**Task item:** Count how many lines in the items below contain the string "reading". Reply with only that number.

**Input records:**
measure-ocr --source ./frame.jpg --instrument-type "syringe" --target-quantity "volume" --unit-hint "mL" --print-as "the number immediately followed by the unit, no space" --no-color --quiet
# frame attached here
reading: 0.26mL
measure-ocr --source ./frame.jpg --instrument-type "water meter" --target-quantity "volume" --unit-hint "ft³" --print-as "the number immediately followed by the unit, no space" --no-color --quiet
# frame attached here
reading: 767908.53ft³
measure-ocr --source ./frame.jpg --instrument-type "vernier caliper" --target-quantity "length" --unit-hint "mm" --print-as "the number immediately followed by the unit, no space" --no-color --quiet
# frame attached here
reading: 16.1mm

--

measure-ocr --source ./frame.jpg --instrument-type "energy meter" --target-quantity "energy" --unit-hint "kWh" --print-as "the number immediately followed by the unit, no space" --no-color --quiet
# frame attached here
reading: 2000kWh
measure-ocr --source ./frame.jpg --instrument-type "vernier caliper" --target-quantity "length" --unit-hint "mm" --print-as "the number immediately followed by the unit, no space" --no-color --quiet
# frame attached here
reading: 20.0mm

==

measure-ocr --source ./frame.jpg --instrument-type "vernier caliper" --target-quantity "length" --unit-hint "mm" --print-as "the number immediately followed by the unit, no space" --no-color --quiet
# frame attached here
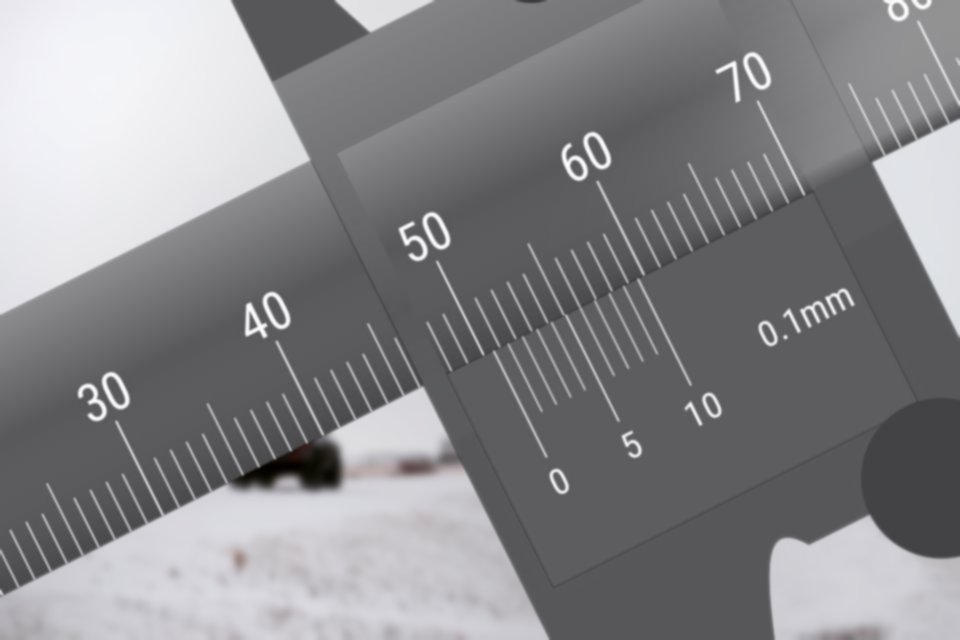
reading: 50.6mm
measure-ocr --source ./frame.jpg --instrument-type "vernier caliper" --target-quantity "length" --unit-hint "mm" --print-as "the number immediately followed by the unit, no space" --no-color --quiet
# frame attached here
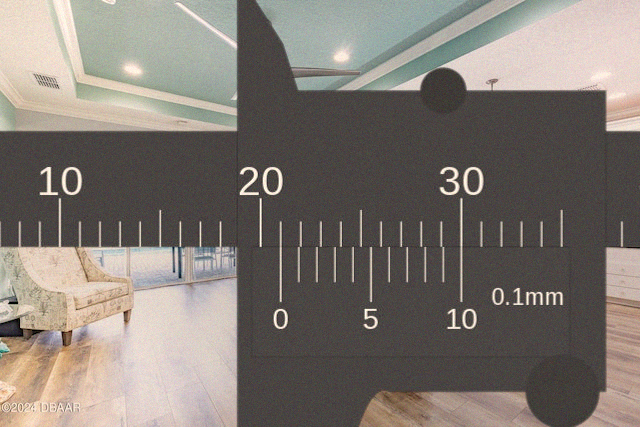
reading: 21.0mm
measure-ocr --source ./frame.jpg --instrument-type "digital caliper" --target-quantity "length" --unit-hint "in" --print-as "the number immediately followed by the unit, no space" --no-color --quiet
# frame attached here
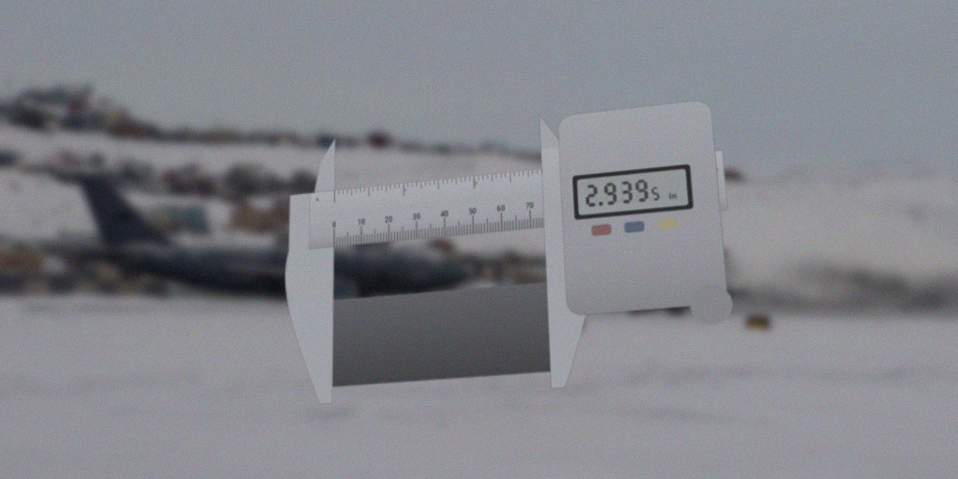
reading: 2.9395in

**Answer space:** 8